**EXERCISE DESCRIPTION:** Please return the part of the cognitive training study entry from "No results posted" to "improve speech perception.", copied word for word.

SELECTED PASSAGE below:

Effects of Cognitive Training on Speech Perception

NCT02294812 · Status: TERMINATED · Phase: NA · Type: INTERVENTIONAL · Enrollment: 42

Last updated 2021-01-27

No results posted yet for this study

Summary

In this study, the investigators are testing whether cognitive training can lead to improvements in speech perception for individuals with hearing loss. Individuals will complete 20 hours of cognitive training that is designed to improve cognitive abilities such as short term memory and attention. The investigators predict that cognitive training that improves the cognitive abilities affected by hearing loss will improve speech perception.

End of SELECTED PASSAGE.
EXERCISE DATA below:

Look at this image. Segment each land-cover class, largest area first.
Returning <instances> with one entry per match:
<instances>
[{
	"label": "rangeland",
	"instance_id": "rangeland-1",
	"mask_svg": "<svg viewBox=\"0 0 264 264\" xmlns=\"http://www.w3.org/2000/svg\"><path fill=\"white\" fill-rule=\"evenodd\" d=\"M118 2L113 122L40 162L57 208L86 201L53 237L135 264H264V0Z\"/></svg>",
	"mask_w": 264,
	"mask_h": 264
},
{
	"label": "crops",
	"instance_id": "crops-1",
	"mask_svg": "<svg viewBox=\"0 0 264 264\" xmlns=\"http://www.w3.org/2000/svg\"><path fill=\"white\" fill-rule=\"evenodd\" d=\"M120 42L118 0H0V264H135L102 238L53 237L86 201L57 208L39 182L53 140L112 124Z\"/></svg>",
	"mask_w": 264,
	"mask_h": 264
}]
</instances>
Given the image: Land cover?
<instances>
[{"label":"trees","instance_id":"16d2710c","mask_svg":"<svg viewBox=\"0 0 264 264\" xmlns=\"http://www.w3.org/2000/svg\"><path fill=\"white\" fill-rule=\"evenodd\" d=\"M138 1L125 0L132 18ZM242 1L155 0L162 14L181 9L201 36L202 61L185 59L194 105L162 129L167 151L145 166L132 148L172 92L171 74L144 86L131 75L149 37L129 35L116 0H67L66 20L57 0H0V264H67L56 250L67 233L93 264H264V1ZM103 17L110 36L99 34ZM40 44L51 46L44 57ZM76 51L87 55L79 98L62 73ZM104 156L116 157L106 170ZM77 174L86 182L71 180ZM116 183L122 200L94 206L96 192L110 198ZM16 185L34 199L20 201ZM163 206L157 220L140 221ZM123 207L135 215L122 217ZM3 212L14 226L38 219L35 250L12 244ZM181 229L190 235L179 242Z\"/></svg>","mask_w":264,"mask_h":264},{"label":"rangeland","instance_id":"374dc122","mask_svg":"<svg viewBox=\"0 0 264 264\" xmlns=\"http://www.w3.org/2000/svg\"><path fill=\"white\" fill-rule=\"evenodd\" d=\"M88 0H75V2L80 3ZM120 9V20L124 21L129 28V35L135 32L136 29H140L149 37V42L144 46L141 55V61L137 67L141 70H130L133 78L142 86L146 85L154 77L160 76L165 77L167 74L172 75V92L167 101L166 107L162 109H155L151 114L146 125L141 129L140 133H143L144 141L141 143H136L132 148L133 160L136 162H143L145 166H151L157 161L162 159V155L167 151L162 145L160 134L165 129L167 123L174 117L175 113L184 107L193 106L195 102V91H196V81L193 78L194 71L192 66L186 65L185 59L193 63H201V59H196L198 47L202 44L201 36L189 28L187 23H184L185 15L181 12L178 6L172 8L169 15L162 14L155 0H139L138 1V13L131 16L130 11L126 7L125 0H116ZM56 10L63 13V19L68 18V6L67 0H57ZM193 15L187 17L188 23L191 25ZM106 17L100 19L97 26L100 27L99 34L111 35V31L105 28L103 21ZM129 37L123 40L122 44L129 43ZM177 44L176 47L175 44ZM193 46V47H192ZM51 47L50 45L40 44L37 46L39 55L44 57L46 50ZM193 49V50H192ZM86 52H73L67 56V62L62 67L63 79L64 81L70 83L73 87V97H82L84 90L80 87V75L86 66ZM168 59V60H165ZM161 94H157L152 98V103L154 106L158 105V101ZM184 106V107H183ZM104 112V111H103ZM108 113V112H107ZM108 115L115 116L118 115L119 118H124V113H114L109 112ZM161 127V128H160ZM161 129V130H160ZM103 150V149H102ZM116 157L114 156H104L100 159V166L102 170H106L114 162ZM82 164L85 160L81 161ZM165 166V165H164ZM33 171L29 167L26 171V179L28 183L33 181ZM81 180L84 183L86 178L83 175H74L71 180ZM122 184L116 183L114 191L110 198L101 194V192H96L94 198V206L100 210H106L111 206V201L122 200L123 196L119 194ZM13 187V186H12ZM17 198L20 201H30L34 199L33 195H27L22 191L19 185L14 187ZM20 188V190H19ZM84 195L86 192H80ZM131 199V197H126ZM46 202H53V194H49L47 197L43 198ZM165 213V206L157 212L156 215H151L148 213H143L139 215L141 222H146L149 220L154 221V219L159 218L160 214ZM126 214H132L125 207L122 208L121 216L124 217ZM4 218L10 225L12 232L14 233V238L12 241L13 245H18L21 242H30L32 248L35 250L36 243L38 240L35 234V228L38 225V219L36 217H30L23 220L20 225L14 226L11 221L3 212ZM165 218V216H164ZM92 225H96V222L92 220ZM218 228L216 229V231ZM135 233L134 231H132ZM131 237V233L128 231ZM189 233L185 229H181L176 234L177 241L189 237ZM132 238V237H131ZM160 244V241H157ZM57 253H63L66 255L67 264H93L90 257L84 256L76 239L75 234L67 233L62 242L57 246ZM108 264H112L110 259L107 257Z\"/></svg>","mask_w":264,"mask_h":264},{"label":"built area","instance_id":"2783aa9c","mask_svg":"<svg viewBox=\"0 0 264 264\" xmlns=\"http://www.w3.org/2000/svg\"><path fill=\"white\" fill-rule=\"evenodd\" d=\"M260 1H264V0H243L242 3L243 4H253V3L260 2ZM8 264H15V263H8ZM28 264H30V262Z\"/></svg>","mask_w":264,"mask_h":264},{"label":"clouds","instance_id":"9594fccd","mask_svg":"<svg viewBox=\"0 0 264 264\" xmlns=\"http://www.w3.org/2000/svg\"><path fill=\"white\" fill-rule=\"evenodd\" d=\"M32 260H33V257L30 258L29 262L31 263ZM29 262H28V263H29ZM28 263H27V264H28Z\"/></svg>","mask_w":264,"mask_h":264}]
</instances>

End of EXERCISE DATA.

**EXERCISE SOLUTION:**
No results posted yet for this study

Summary

In this study, the investigators are testing whether cognitive training can lead to improvements in speech perception for individuals with hearing loss. Individuals will complete 20 hours of cognitive training that is designed to improve cognitive abilities such as short term memory and attention. The investigators predict that cognitive training that improves the cognitive abilities affected by hearing loss will improve speech perception.